Federico Silva: la ejecución de un cuadro

En 1967, poco antes de iniciar una estancia en París, el artista Federico Silva se presentó en un programa de televisión para anunciar su retiro del realismo, promovido por quien había sido su mentor: David Alfaro Siqueiros. Para mostrar su decisión con toda claridad, pero sin renunciar del todo a los gestos dramáticos aprendidos del Coronelazo, Silva llevó uno de sus propios cuadros realistas, al estilo de lo que se conoce como Escuela Mexicana de Pintura; acto seguido, tomó un arco y lanzó una flecha que lo perforó. Se pueden hacer toda clase de interpretaciones sobre este ajusticiamiento, pero la obra posterior de Federico Silva cumplió el propósito: aunque ya había comenzado a ensayar nuevas rutas creativas, durante su estadía en París se involucró con el arte cinético y regresó a México para hacer tres exposiciones dentro de esa tendencia. Aunque más adelante se asoció con el geometrismo, no podría reducirse su producción con alguna denominación estilística. Al final de los años ochenta hacía grandes esculturas talladas en piedra, expresamente inspiradas en el arte antiguo de Mesoamérica; más adelante incursionó en la imagen generada por computadora.

Federico Silva

Como ocurre con cualquier artista que ha tenido una trayectoria compleja, sería imposible caracterizarlo en unas cuantas páginas. En su juventud fue ayudante de David Alfaro Siqueiros en el mural Nueva Democracia (1945) y poco después se encargó de la imagen gráfica de uno de los proyectos editoriales del muralista: la revista 1945, editada para apoyar la campaña electoral de Miguel Alemán y oponerse a la de Ezequiel Padilla. Silva elaboró sendos fotomontajes para denostar a “la reacción”, definida en función de la coyuntura electoral de 1946, con procedimientos más revolucionarios que la obsecuente línea del Partido Comunista: hizo fotomontajes inspirados en los grandes del género, como John Heartfield y Josep Renau, para atacar a los (no muy plausibles) enemigos de la revolución y defender a sus (todavía menos convincentes) líderes oficiales. Desde entonces, Silva se convirtió en algo así como la expresión del inconsciente revolucionario —desde el punto de vista plástico— de Siqueiros, pues puso en práctica sin mediación algunas de las ideas que el muralista formulaba brillantemente en sus frecuentes intervenciones verbales, pero domesticaba y reprimía en una práctica pictórica cada vez más académica. Silva asumió las consecuencias de la perspectiva poliangular, la necesidad de la innovación tecnológica y la necesidad de construir un arte continental. Esto lo llevó a proponer obras que tienen fuerza indudable, como la Fuente solar (1976), en Lázaro Cárdenas, Michoacán, o el gigantesco mural en una cueva de Choix, Sinaloa: El principio (1998). Este último lo conocemos por las fotografías de Enrique Bostelmann, pues se encuentra en una zona que se ha vuelto de acceso muy difícil debido a la violencia.

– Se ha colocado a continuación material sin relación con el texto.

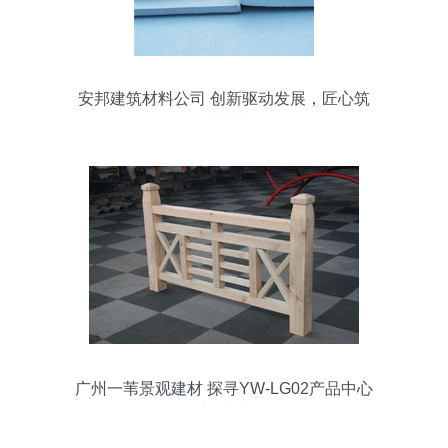
安邦建筑材料公司 创新驱动发展，匠心筑
造未来
广州一苇景观建材 探寻YW-LG02产品中心
的创新建材价值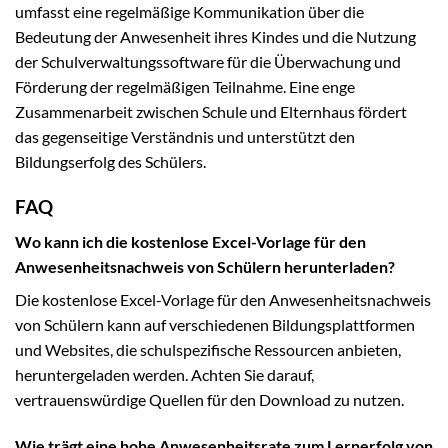
umfasst eine regelmäßige Kommunikation über die
Bedeutung der Anwesenheit ihres Kindes und die Nutzung
der Schulverwaltungssoftware für die Überwachung und
Förderung der regelmäßigen Teilnahme. Eine enge
Zusammenarbeit zwischen Schule und Elternhaus fördert
das gegenseitige Verständnis und unterstützt den
Bildungserfolg des Schülers.
FAQ
Wo kann ich die kostenlose Excel-Vorlage für den
Anwesenheitsnachweis von Schülern herunterladen?
Die kostenlose Excel-Vorlage für den Anwesenheitsnachweis
von Schülern kann auf verschiedenen Bildungsplattformen
und Websites, die schulspezifische Ressourcen anbieten,
heruntergeladen werden. Achten Sie darauf,
vertrauenswürdige Quellen für den Download zu nutzen.
Wie trägt eine hohe Anwesenheitsrate zum Lernerfolg von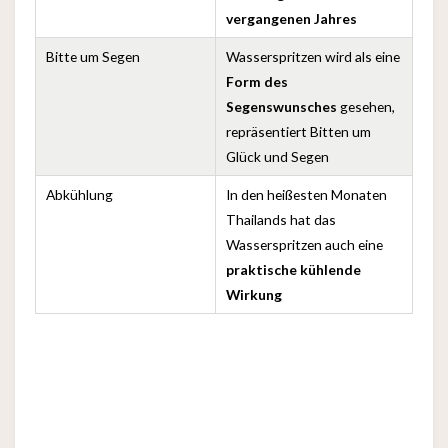
vergangenen Jahres
Bitte um Segen
Wasserspritzen wird als eine
Form des
Segenswunsches
gesehen,
repräsentiert Bitten um
Glück und Segen
Abkühlung
In den heißesten Monaten
Thailands hat das
Wasserspritzen auch eine
praktische kühlende
Wirkung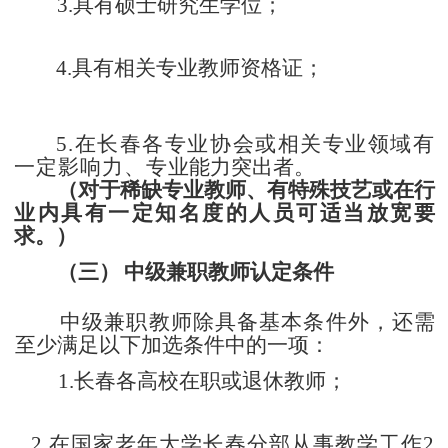
3.具有硕士研究生学位；
4.具有相关专业教师资格证；
5.在长春各专业协会或相关专业领域有
一定影响力、专
业能力突出者。
（对于稀缺专业教师、有特殊技艺或在行
业内具有
一定
知名度的人员可适当放宽要
求。）
（三）
中级兼职教师认定条件
中级兼职教师除具备基本条件外，还需
至少满足以下加
选条件中的一项：
1.长春各高校在职或退休教师；
2.在国家老年大学长春分部从事教学工作2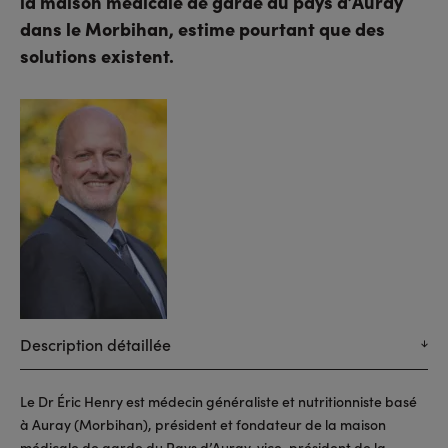
la maison médicale de garde du pays d’Auray
dans le Morbihan, estime pourtant que des
solutions existent.
Description détaillée
Le Dr Éric Henry est médecin généraliste et nutritionniste basé
à Auray (Morbihan), président et fondateur de la maison
médicale de garde du Pays d’Auray, vice-président de la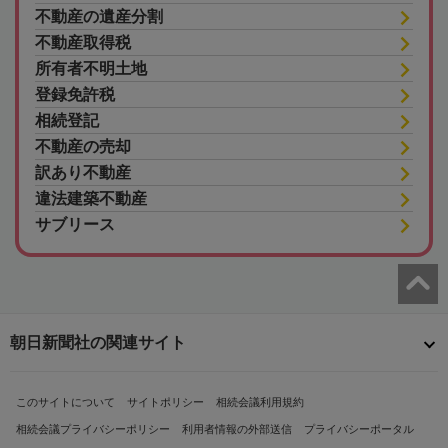
不動産の遺産分割
不動産取得税
所有者不明土地
登録免許税
相続登記
不動産の売却
訳あり不動産
違法建築不動産
サブリース
朝日新聞社の関連サイト
このサイトについて
サイトポリシー
相続会議利用規約
相続会議プライバシーポリシー
利用者情報の外部送信
プライバシーポータル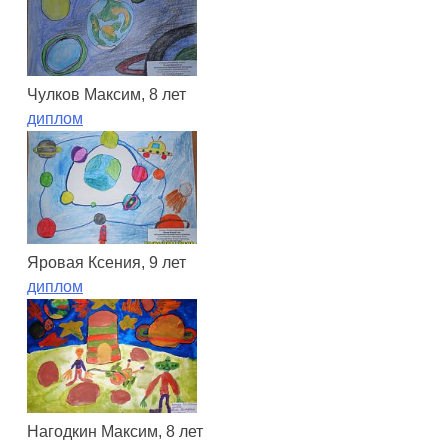
Чулков Максим, 8 лет
диплом
Яровая Ксения, 9 лет
диплом
Нагодкин Максим, 8 лет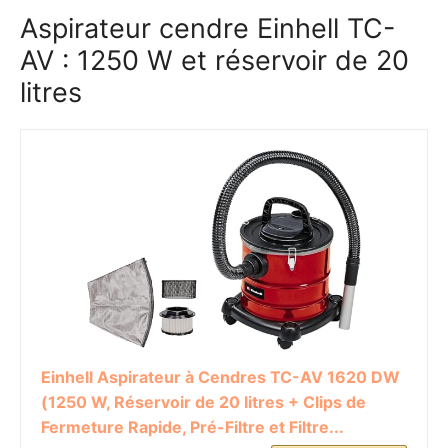
Aspirateur cendre Einhell TC-
AV : 1250 W et réservoir de 20
litres
Einhell Aspirateur à Cendres TC-AV 1620 DW
(1250 W, Réservoir de 20 litres + Clips de
Fermeture Rapide, Pré-Filtre et Filtre...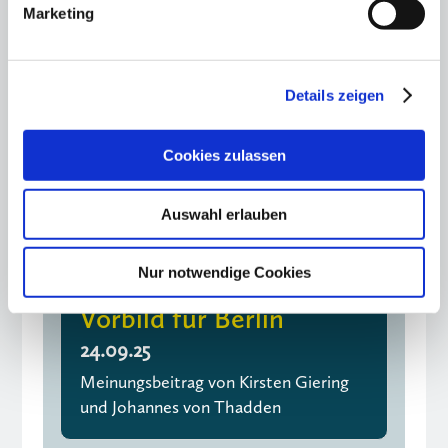
Marketing
Details zeigen
Cookies zulassen
Auswahl erlauben
Warschau –
Nur notwendige Cookies
Partnerstadt und
Vorbild für Berlin
24.09.25
Meinungsbeitrag von Kirsten Giering
und Johannes von Thadden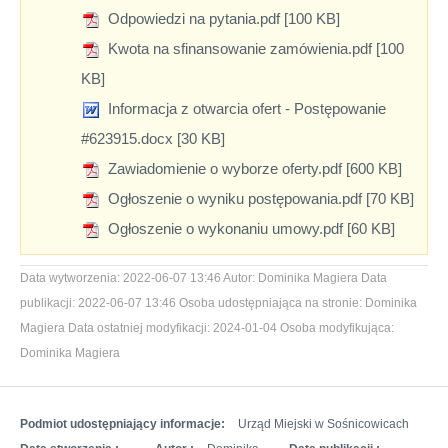
Odpowiedzi na pytania.pdf [100 KB]
Kwota na sfinansowanie zamówienia.pdf [100
KB]
Informacja z otwarcia ofert - Postępowanie
#623915.docx [30 KB]
Zawiadomienie o wyborze oferty.pdf [600 KB]
Ogłoszenie o wyniku postępowania.pdf [70 KB]
Ogłoszenie o wykonaniu umowy.pdf [60 KB]
Data wytworzenia:
2022-06-07 13:46
Autor:
Dominika Magiera
Data
publikacji:
2022-06-07 13:46
Osoba udostępniająca na stronie:
Dominika
Magiera
Data ostatniej modyfikacji:
2024-01-04
Osoba modyfikująca:
Dominika Magiera
Podmiot udostępniający informacje:
Urząd Miejski w Sośnicowicach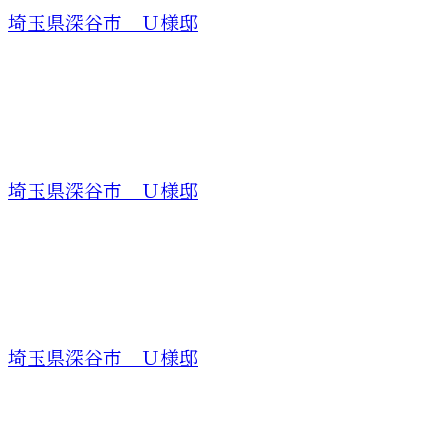
埼玉県深谷市 Ｕ様邸
埼玉県深谷市 Ｕ様邸
埼玉県深谷市 Ｕ様邸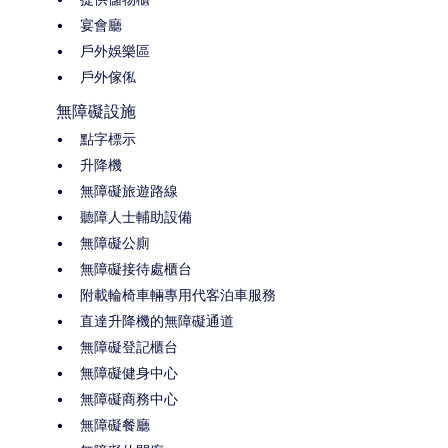
宴會廳
戶外娛樂區
戶外傢俬
無障礙設施
點字標示
升降機
無障礙旅遊路線
聽障人士輔助設備
無障礙公廁
無障礙接待處櫃台
附載輪椅車輛專用代客泊車服務
直達升降機的無障礙通道
無障礙登記櫃台
無障礙健身中心
無障礙商務中心
無障礙餐廳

Él mismo estableció su taller, durante décadas, en una fábrica textil abandonada en Tlaxcala. Ahí lo visité acompañando a varios reporteros de la Gaceta UNAM en 2022, en buena medida gracias a la generosa mediación de María Esther González. Cerca de los cien años, su movilidad era complicada y la entrevista tuvo limitaciones, pero conversando sobre su mural Historia de un espacio matemático (1980-1981) sus ojos se iluminaban con la precisión de un rayo láser. Al comenzar el mural, hubo algunas objeciones de los alumnos de la Facultad de Ingeniería. Pero la colaboración con Siqueiros no había sido en vano: Silva sabía que, por más geométrico que fuera el aspecto de su mural, la conformación del espacio era un problema político; la experiencia —aunque la obra se puede calificar de “abstracta”— confirmó la estrecha relación entre la práctica artística y la política.1

En noviembre de 2022 el Museo del Palacio de Bellas Artes inauguró una exposición retrospectiva, curada por Xavier de la Riva Ros y Joshua Dalí Sánchez González, con la coordinación de Miguel Fernández Félix (quien dejó la dirección del museo poco antes de la inauguración). Unos meses después apareció el catálogo correspondiente: Federico Silva. Lucha y fraternidad. El triunfo de la rebeldía (Museo del Palacio de Bellas Artes, 2023). Fue un acierto que la responsabilidad curatorial haya recaído en dos curadores jóvenes. La selección, las piezas no tan conocidas que ocuparon los lugares más importantes, la acertada réplica de algunas otras y el énfasis en los cambios, los vaivenes, las dudas y las alternativas múltiples se impusieron en buena hora sobre la errónea construcción de figuras monolíticas, que por desgracia es muy frecuente en las exposiciones de homenaje. Lo mismo ocurre en el catálogo: más de la mitad de sus autores son especialistas muy jóvenes y eso permite obtener una visión bastante fresca de un artista que no había recibido la debida atención de la crítica y la historiografía. Aunque había publicaciones, faltaba una obra que identificara sus murales más tempranos, estableciera las fases de su desarrollo, documentara el contexto crítico e institucional de cada exposición, recopilara también su obra menos conocida y situara las estrategias del artista en un entorno bastante complejo: el de la Guerra Fría.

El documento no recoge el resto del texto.